Since then, the ties between nuclear and AI have only grown stronger, as indicated by the AI x Nuclear Executive Summit, which was cohosted this July by INL and ORNL. There, Atomic Canyon and ORNL signed a memorandum of understanding to expand the scope of their existing collaboration to streamline the licensing process for nuclear power plants.
Atomic Canyon isn’t the only developer in this space. Earlier this week, AI start-up Nuclearn raised $10.5 million in Series A funding to advance the development of their AI platform for nuclear plant operations, further highlighting the need for benchmarking in this emerging niche.
More details: Atomic Canyon explained that this new benchmark suite will specifically allow for the evaluation of AI systems that can access public nuclear documentation through RAG techniques. The company also said that, more broadly, it will “establish critical standards for AI adoption in nuclear facility operations, addressing an industry need for objective evaluation methods for generative AI systems in nuclear environments.”
Existing AI benchmarks are not sufficient for the nuclear space because of the sector’s unique requirements in safety, regulation, and security, Atomic Canyon said.
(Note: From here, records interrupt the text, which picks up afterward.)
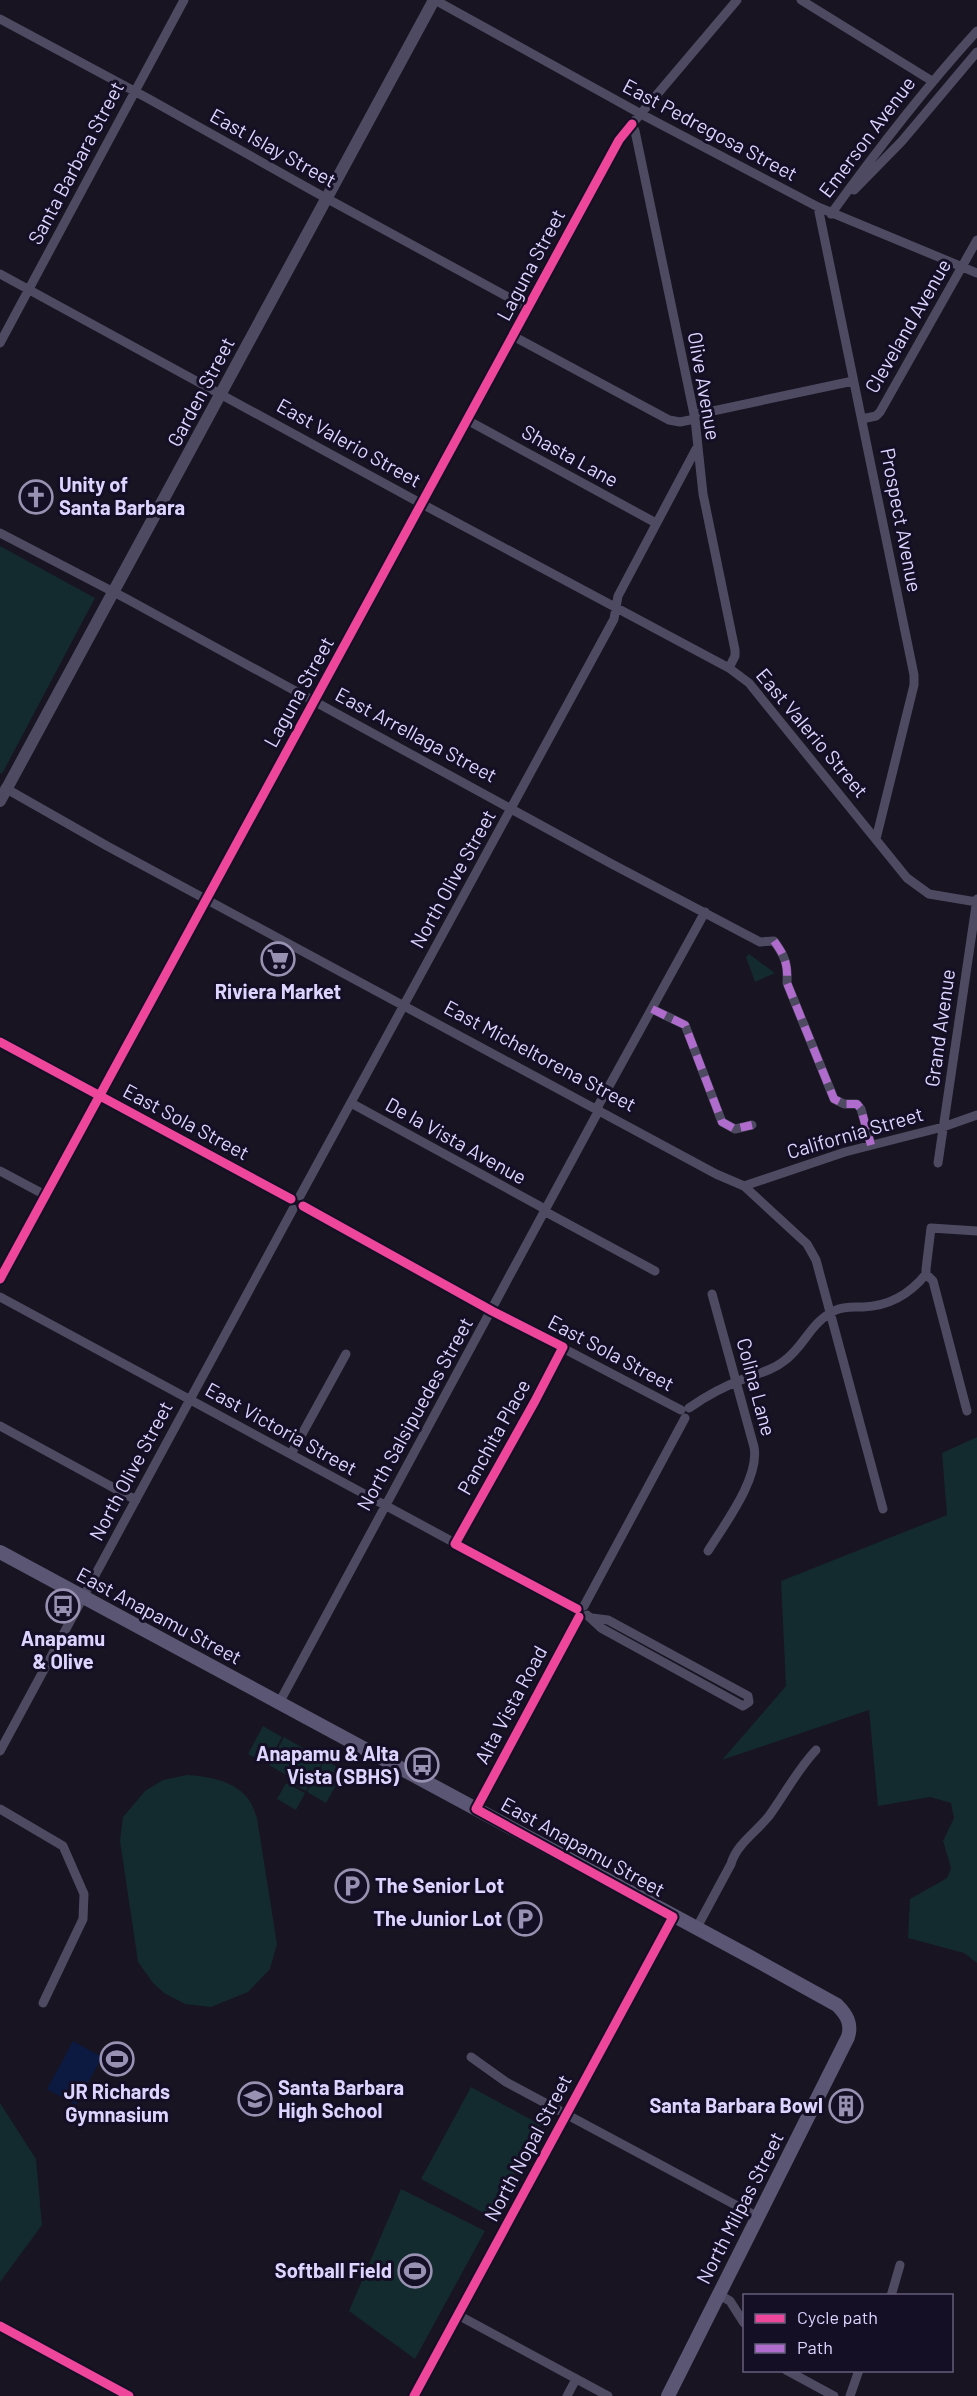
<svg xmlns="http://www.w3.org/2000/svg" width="977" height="2396" font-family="Barlow,sans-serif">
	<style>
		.green { fill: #132a2e }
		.water { fill: #0c1941 }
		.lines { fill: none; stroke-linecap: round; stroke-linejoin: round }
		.minor { stroke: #4d4a62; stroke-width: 9 }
		.tertiary { stroke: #4d4a62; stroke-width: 12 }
		.secondary { stroke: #5a5674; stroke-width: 14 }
		.quiet { stroke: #b06ccc; stroke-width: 8; stroke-dasharray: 15 8; stroke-linecap: butt }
		.cycleway-casing { stroke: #150f26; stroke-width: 13 }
		.cycleway { stroke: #ed469a; stroke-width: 9 }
		.labels { text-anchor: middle; stroke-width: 6; stroke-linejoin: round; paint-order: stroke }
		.street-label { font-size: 20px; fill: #ddd5ff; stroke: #150f26 }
		.poi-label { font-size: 20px; font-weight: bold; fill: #ddd5ff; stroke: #150f26; text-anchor: end }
	</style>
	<rect width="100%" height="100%" fill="#181421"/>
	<path class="green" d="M0,546L95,598L2,774L0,773Z
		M749,954L775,973L755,982L746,957Z
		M977,1437V1963L964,1953L908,1938L910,1899L947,1878L951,1868L943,1841L954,1818L951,1803L930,1797L878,1806L869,1710L722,1760L786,1686L781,1581L947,1515L942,1453Z
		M263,1726L282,1737L267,1764L248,1754Z
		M284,1737L303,1748L288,1776L269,1765Z
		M305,1749L324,1760L306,1791L287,1781Z
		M325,1760L344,1771L326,1803L307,1792Z
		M187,1775C208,1776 236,1781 249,1800C253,1805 255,1813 257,1818L277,1944L270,1969L248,1992L228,2000L211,2007L185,2004L164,1993L153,1983L138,1962L120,1841L123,1817L145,1791L163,1780Z
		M286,1783L305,1793L296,1810L277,1799Z
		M471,2087L541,2125L491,2217L421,2179Z
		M0,2103L36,2159L42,2225L0,2282Z
		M401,2189L485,2231L415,2359L349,2311Z"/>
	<path class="water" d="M73,2041L102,2057L76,2105L47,2089Z"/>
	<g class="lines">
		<path class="minor" d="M435,0L641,114L818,207L977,273
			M801,0L932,81
			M0,19L149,99L315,192L528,308
			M854,190L902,141L977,52
			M818,207L914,675V685L876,839
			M831,214C877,150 924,89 977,31
			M0,274L422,504L729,668L749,683L907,878L929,894L977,902
			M513,336L669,420L680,422L695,419
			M0,343L184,0
			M694,415L853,381
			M862,419L876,416L880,412L977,240
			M467,420L656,523
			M0,533L127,599L610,863L760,942L774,941C785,956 788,964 787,983L834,1099L844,1104H857L861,1109L871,1145
			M729,668L735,656V650L703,494L695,419L635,131L632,124L737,0
			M5,788L107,846L716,1174L744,1186L807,1244L816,1260L883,1509
			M652,1009L685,1025L722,1122L735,1129L752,1125
			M0,1042L291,1199
			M351,1103L545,1209
			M597,1108L705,912
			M938,1163L977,899
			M0,1171L47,1196
			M744,1186L845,1152L943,1127L977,1115
			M300,1196L614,619L618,596L696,449
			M303,1206L492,1311L681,1410
			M544,1211L655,1271
			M0,1279L619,140L632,124
			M0,1297L577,1609
			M689,1408C706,1396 727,1385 746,1378C760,1373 773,1370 784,1361C805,1346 810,1322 836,1310C844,1306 854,1307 863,1307C889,1306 910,1294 926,1274
			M967,1411L933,1281L926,1274V1269L931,1228L977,1231
			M0,1426L136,1500
			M291,1454L346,1354
			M455,1544L535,1401L563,1347
			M708,1551C724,1525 760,1478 754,1447L712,1294
			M584,1606L685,1418
			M587,1615L601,1628L743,1706L749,1702L748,1696L608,1620L592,1618
			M279,1703L599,1110
			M0,1751L293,1209
			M0,1809L63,1846L84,1894L83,1919L43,2003
			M476,1809L579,1617
			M696,1929L731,1864C736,1845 756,1832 769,1816C785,1794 797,1770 816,1750
			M471,2057L506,2082L758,2217
			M718,2294L730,2301L744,2323
			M891,2296L900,2265
			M458,2315L608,2396
			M786,2370L834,2396
			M414,2396L673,1917
			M567,2396L576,2379
			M850,2396L859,2370"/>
		<path class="tertiary" d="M0,801L434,0
			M0,2326L129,2396"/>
		<path class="secondary" d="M0,1552L743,1953L837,2005C847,2015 852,2024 848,2037L668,2396"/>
		<path class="quiet" d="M774,941C785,956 788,964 787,983L834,1099L844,1104H857L861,1109L871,1145
			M652,1009L685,1025L722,1122L735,1129L752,1125"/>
		<defs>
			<path id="cycleway" d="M0,1042L291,1199
				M303,1206L492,1311L563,1347L535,1401L455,1544L577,1609
				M0,1279L619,140L632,124
				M0,2326L129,2396
				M414,2396L673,1917L476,1809L579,1617"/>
		</defs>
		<use href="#cycleway" class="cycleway-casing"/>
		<use href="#cycleway" class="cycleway"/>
	</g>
	<defs>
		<symbol id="church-ring" viewBox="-11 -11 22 22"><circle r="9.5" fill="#150f26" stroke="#9891b1" stroke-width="1.5"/><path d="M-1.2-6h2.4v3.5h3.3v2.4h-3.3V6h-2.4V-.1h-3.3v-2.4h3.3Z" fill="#9891b1"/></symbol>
		<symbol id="supermarket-ring" viewBox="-11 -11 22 22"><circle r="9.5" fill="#150f26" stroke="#9891b1" stroke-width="1.5"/><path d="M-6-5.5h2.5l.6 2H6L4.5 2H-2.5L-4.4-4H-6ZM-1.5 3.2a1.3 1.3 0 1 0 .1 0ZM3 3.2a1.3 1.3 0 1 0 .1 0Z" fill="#9891b1"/></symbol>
		<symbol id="bus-ring" viewBox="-11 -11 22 22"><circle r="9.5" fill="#150f26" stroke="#9891b1" stroke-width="1.5"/><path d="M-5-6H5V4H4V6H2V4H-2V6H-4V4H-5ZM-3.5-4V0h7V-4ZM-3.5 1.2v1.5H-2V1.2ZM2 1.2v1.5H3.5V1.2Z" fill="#9891b1"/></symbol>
		<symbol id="parking-ring" viewBox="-11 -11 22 22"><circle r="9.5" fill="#150f26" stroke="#9891b1" stroke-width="1.5"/><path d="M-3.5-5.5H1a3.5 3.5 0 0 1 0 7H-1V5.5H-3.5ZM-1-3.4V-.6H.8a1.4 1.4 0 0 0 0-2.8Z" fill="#9891b1"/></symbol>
		<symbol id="stadium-ring" viewBox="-11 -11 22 22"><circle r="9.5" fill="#150f26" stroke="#9891b1" stroke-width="1.5"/><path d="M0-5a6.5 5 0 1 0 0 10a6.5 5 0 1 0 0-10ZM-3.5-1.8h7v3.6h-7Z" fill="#9891b1"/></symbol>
		<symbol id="school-ring" viewBox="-11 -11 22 22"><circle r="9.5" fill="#150f26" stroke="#9891b1" stroke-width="1.5"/><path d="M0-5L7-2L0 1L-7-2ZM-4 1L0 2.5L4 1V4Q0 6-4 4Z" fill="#9891b1"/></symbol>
		<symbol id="building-ring" viewBox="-11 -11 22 22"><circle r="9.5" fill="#150f26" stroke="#9891b1" stroke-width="1.5"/><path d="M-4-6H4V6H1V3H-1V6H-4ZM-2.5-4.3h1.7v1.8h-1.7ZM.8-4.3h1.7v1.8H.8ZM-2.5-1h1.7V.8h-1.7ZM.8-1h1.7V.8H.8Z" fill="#9891b1"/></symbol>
	</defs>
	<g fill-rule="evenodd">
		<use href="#church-ring" x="17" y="478" width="38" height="38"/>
		<use href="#supermarket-ring" x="259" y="940" width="38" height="38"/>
		<use href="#bus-ring" x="44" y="1587" width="38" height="38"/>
		<use href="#bus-ring" x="403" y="1746" width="38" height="38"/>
		<use href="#parking-ring" x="333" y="1867" width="38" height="38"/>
		<use href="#parking-ring" x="506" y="1900" width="38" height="38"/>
		<use href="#stadium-ring" x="98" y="2040" width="38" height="38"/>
		<use href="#school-ring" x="236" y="2080" width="38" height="38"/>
		<use href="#building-ring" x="827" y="2087" width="38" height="38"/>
		<use href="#stadium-ring" x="396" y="2252" width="38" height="38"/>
	</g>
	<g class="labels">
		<g class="street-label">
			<text transform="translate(710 130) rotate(28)" y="7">East Pedregosa Street</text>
			<text transform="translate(867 137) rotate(-53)" y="7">Emerson Avenue</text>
			<text transform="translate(273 148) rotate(29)" y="7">East Islay Street</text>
			<text transform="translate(76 163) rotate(-62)" y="7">Santa Barbara Street</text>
			<text transform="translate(531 265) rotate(-62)" y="7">Laguna Street</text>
			<text transform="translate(908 326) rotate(-60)" y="7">Cleveland Avenue</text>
			<text transform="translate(704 386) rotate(80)" y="7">Olive Avenue</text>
			<text transform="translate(201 392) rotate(-62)" y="7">Garden Street</text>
			<text transform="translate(349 443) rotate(29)" y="7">East Valerio Street</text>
			<text transform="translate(570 456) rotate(29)" y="7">Shasta Lane</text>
			<text transform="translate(901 520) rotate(79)" y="7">Prospect Avenue</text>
			<text transform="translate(299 692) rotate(-61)" y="7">Laguna Street</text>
			<text transform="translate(812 733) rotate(50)" y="7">East Valerio Street</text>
			<text transform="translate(416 735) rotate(28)" y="7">East Arrellaga Street</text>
			<text transform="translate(453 879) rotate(-61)" y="7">North Olive Street</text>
			<text transform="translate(940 1028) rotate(-82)" y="7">Grand Avenue</text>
			<text transform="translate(540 1056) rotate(28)" y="7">East Micheltorena Street</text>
			<text transform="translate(186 1122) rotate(28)" y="7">East Sola Street</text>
			<text transform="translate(855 1133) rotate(-16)" y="7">California Street</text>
			<text transform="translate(456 1141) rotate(29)" y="7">De la Vista Avenue</text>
			<text transform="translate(611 1353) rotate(28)" y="7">East Sola Street</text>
			<text transform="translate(756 1387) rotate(75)" y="7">Colina Lane</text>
			<text transform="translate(415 1414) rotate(-61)" y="7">North Salsipuedes Street</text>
			<text transform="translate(281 1429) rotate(29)" y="7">East Victoria Street</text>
			<text transform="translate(494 1437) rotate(-61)" y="7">Panchita Place</text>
			<text transform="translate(131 1471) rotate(-62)" y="7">North Olive Street</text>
			<text transform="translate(159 1616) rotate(28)" y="7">East Anapamu Street</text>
			<text transform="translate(511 1705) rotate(-62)" y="7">Alta Vista Road</text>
			<text transform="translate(583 1847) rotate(29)" y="7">East Anapamu Street</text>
			<text transform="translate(528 2148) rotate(-62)" y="7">North Nopal Street</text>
			<text transform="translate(740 2208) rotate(-63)" y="7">North Milpas Street</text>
		</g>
		<g class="poi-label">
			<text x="59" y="492" text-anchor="start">Unity of<tspan x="59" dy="23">Santa Barbara</tspan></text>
			<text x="278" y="999" text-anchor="middle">Riviera Market</text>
			<text x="63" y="1646" text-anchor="middle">Anapamu<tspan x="63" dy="23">&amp; Olive</tspan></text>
			<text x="399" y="1761">Anapamu &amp; Alta<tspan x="399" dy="23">Vista (SBHS)</tspan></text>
			<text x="375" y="1893" text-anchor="start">The Senior Lot</text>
			<text x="502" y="1926">The Junior Lot</text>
			<text x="278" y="2095" text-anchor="start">Santa Barbara<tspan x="278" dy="23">High School</tspan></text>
			<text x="117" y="2099" text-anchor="middle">JR Richards<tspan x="117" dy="23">Gymnasium</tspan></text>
			<text x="823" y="2113">Santa Barbara Bowl</text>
			<text x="392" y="2278">Softball Field</text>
		</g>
	</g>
	<rect x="743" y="2294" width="210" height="78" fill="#150f26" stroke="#655e7d" stroke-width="1.5"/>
	<rect x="755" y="2314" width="30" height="9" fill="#ed469a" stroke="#655e7d" stroke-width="1.5"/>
	<text x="797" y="2324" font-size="18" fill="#ddd5ff">Cycle path</text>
	<rect x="755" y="2344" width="30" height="9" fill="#b06ccc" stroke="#655e7d" stroke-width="1.5"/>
	<text x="797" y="2354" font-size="18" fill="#ddd5ff">Path</text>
</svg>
Nuclear AI will also be working with a combination of public documentation and a wide range of varying, facility-specific data. Considering that Atomic Canyon is currently in talks with utilities that represent “40% to 50% of the U.S. nuclear fleet,” it will be critical to ensure that AI remains reliable from plant to plant.
Open source: In an interview with Latitude Media, Atomic Canyon CEO Trey Lauderdale said, “We believe it’s our responsibility as the lead in generative AI and nuclear to create the first benchmark for the industry in how these large language models fare when they’re used.”
To fulfill that perceived responsibility, Atomic Canyon plans to release all data, definitions, criteria, and evaluation software under permissive open-source public licenses. The company set a six-month timeline to curate datasets, define benchmark tasks and evaluation metrics, and produce a technical summary.